Task statement: Please give back the listing below word for word and drop any images.

Data to examine:
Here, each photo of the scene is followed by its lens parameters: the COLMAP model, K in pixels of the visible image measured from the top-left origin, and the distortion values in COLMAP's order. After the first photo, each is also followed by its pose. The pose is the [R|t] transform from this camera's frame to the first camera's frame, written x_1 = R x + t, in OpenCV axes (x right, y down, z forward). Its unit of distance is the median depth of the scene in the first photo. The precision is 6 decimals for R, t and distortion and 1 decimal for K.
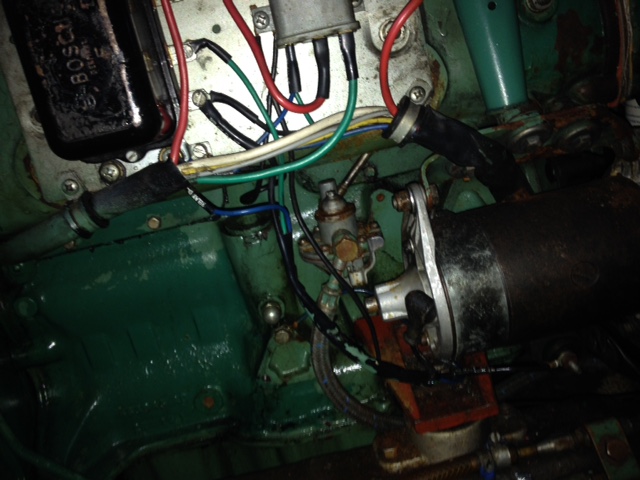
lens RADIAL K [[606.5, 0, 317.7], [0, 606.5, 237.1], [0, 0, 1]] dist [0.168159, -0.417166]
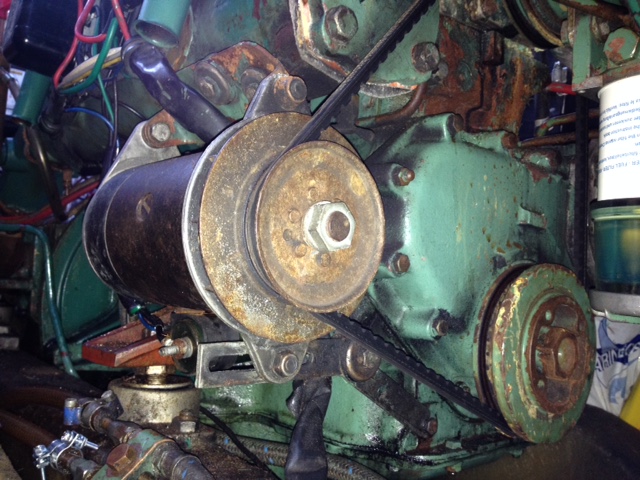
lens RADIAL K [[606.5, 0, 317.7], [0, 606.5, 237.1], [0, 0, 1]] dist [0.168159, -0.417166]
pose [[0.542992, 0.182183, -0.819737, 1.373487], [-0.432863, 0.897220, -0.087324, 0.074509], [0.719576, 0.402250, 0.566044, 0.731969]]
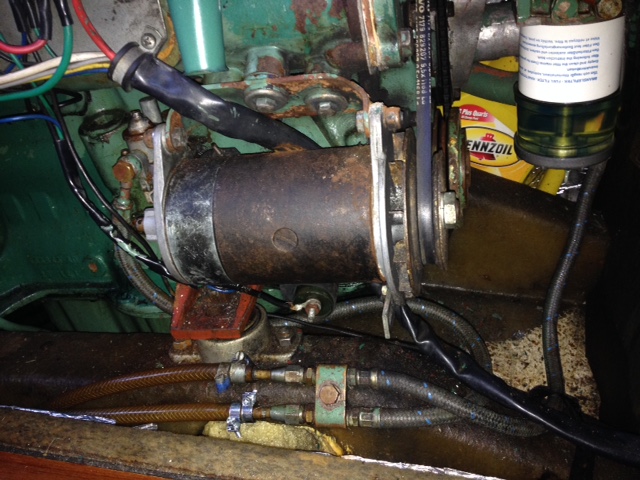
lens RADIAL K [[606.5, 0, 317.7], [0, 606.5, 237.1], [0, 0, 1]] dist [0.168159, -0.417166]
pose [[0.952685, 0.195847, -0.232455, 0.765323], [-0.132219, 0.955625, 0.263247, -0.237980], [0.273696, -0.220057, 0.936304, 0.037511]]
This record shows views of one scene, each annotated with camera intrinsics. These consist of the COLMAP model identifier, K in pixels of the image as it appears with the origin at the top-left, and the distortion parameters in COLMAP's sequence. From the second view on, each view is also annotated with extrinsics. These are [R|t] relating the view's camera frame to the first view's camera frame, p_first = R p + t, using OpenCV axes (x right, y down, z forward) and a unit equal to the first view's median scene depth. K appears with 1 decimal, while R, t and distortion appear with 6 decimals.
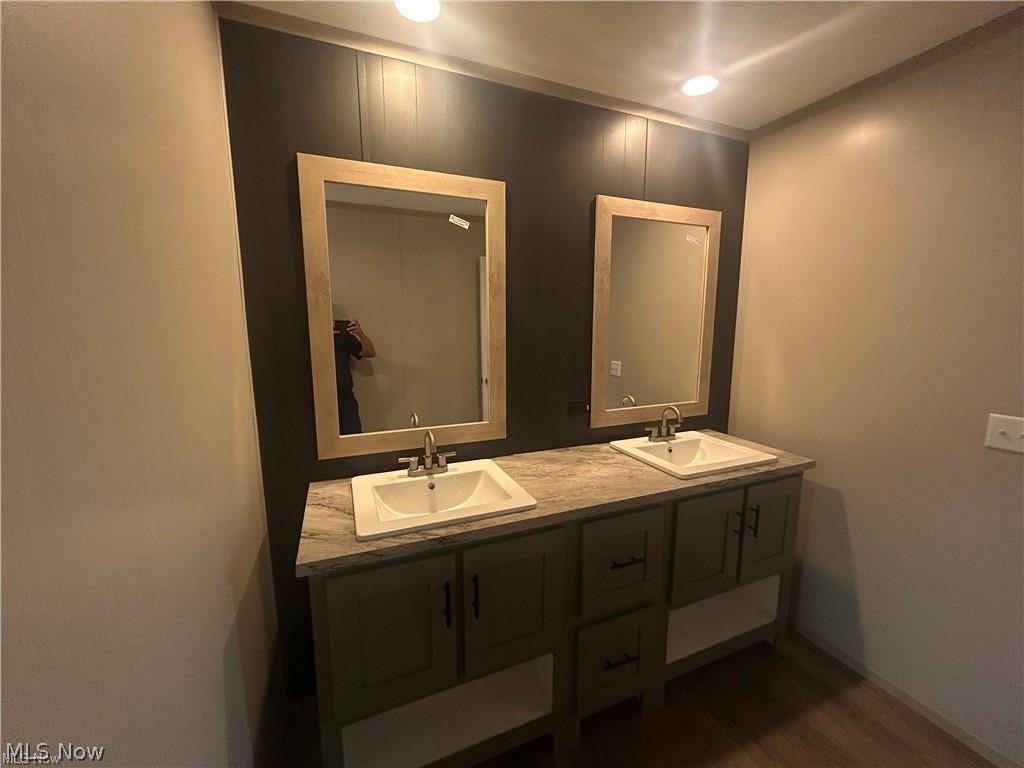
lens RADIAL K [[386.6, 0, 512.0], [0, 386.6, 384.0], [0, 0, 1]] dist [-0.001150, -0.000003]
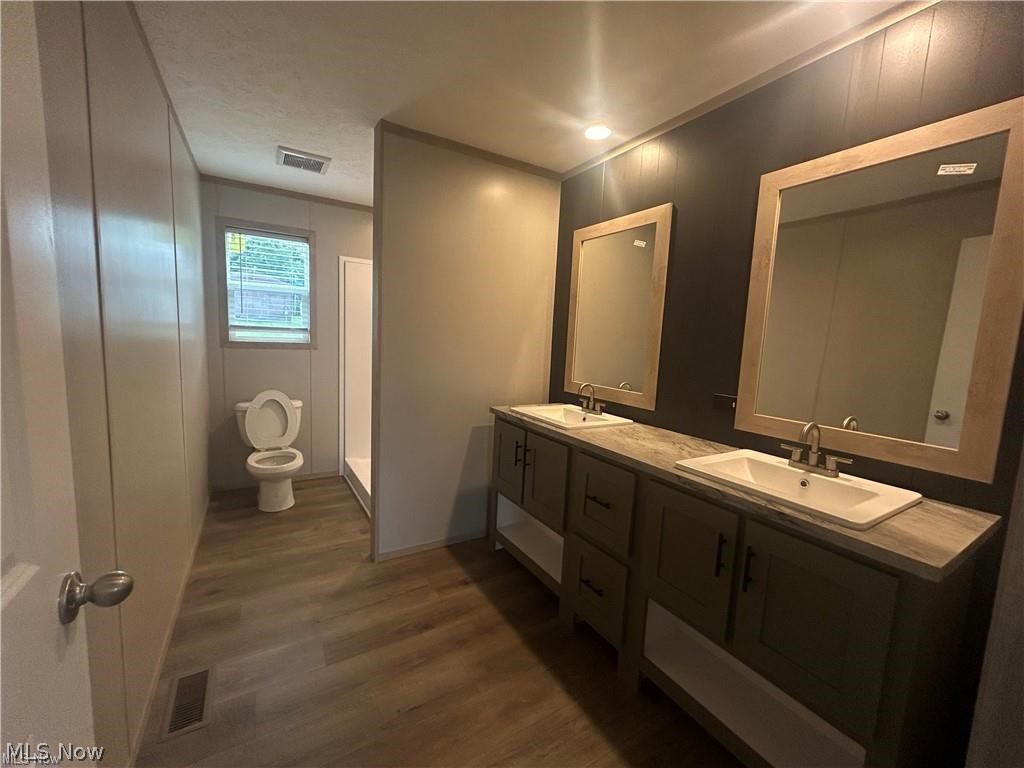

Written solution:
Here, each photo of the scene is followed by its lens parameters: the COLMAP model, K in pixels of the visible image measured from the top-left origin, and the distortion values in COLMAP's order. After the first photo, each is also followed by its pose. The pose is the [R|t] transform from this camera's frame to the first camera's frame, written x_1 = R x + t, in OpenCV axes (x right, y down, z forward). Its unit of distance is the median depth of the scene in the first photo. The precision is 6 decimals for R, t and distortion and 1 decimal for K.
lens RADIAL K [[606.5, 0, 317.7], [0, 606.5, 237.1], [0, 0, 1]] dist [0.168159, -0.417166]
lens RADIAL K [[606.5, 0, 317.7], [0, 606.5, 237.1], [0, 0, 1]] dist [0.168159, -0.417166]
pose [[0.542992, 0.182183, -0.819737, 1.373487], [-0.432863, 0.897220, -0.087324, 0.074509], [0.719576, 0.402250, 0.566044, 0.731969]]
lens RADIAL K [[606.5, 0, 317.7], [0, 606.5, 237.1], [0, 0, 1]] dist [0.168159, -0.417166]
pose [[0.952685, 0.195847, -0.232455, 0.765323], [-0.132219, 0.955625, 0.263247, -0.237980], [0.273696, -0.220057, 0.936304, 0.037511]]
This record shows views of one scene, each annotated with camera intrinsics. These consist of the COLMAP model identifier, K in pixels of the image as it appears with the origin at the top-left, and the distortion parameters in COLMAP's sequence. From the second view on, each view is also annotated with extrinsics. These are [R|t] relating the view's camera frame to the first view's camera frame, p_first = R p + t, using OpenCV axes (x right, y down, z forward) and a unit equal to the first view's median scene depth. K appears with 1 decimal, while R, t and distortion appear with 6 decimals.
lens RADIAL K [[386.6, 0, 512.0], [0, 386.6, 384.0], [0, 0, 1]] dist [-0.001150, -0.000003]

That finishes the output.